On Friday, the Indian rupee finished at 67.515 down by 0.100 or 0.15% against US dollar, as per investing.com data. Also, foreign outflows and negative domestic indices added to weighed on rupee.
Last week, FPI removed Rs 1,020.30 crore cumulatively in hybrid, equity and debt market, as per NSDL data. Meanwhile, the benchmark Sensex closed at 35,443.67 down by 19.41 points or 0.05%, whereas the Nifty 50 ended muted at 10,767.65.
There are problems ahead for Indian rupee which even RBI’s policy fails to cheer the currency.
According to Kotak Institutional Securities, when US yields cool off, oil jumps. When oil cools off, Dollar takes off against EM currencies. When everything else seems risk on, reverberations of EM contagion start creating a lot of noise. Yesterday, it was the Brazilian currency, which depreciated by over 3% against the USD.
Kotak explained, Real has been on a free fall for some time now, but it is yesterday it made headlines. It was devaluation in Argentine Peso a couple of months back that has been pulling Real lower, a major trading partner. Domestic political troubles and economic woes are not helping matters for Brazil. It is a fragile financial world.
Anindya Banerjee, analysts at Kotak said, “ There is little appetite to absorb sell-off in one part of EMs, without adversely impacting Bonds, equities and FX of other EMs. Fragility in the emerging market can be attributed to broad based monetary policy discipline around the developed world, led by US. History is a witness, when DM central banks, viz., Fed goes on a campaign to tighten monetary policy, it causes financial conditions to tighten significantly in the emerging markets, due to their refinancing risk in US Dollar.”

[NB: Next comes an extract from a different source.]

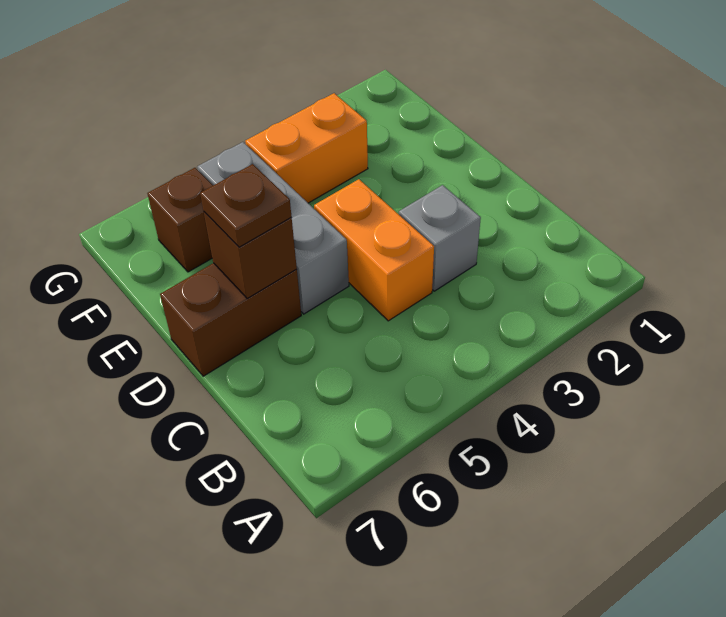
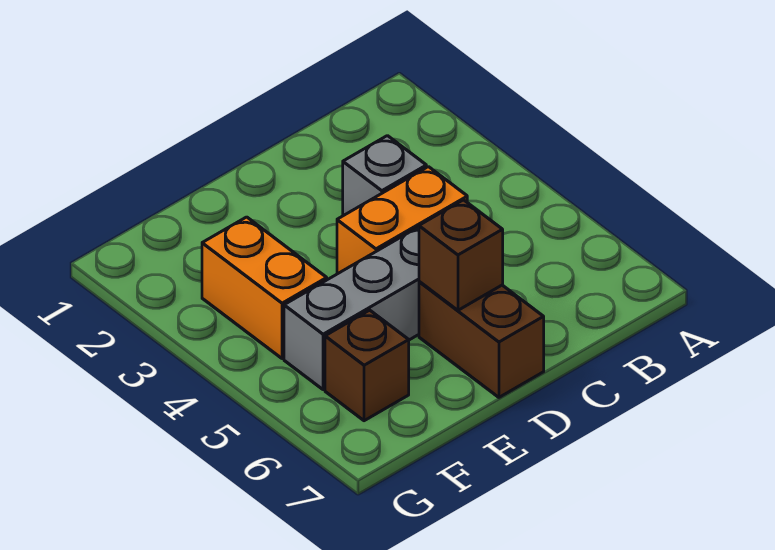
brown plate D6 level 3 -> none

Banerjee added, “With US economy expected to keep performing well throughout this year, supported by near USD 2 trillion of fiscal stimulus (tax cuts and spending push and more could be coming), financial conditions are expected to tighten further for EM economies, including India.”
In currency markets, the US dollar touched its highest level in May since December 2017.
“Overnight, Brent crude has bounced back to 77.50 dollars a barrel, which is another negative for the Rupee. With oil refusing to sustain at lower levels, US yields ranged between 2.80-3.00, EM risk over the horizon, a tight monetary policy back home in India threatening to push bond yields higher, with 10 year flirting with 8 handle, outlook remains negative for the Rupee,” said Banerjee.
RBI on it’s monetary policy on June 06 said, “Financial markets have been driven mainly by monetary policy expectations and geo-political developments. Equity market performance has varied across regions with modest gains in the AEs on strong Q1 earnings and abating of trade tensions, while stocks in major EMEs have faced sell offs on a rising dollar and expectations of further rate hikes by the Fed.”
RBI explained, the 10-year sovereign yield in the US crossed 3 per cent in mid-May on strong economic data as well as expectations of tighter monetary policy and fiscal expansion, but softened subsequently on safe haven demand; yields softened in other key AEs as well. In most EMEs, however, bond yields have risen on reduced foreign appetite for their debt due to growing dollar shortage in the global market and on prospects of higher interest rates in AEs.
Three are two major events over the horizon for Euro traders, Fed policy followed by ECB monetary policy.
Well how Indian rupee performs against these currencies during the event, will be keenly watched.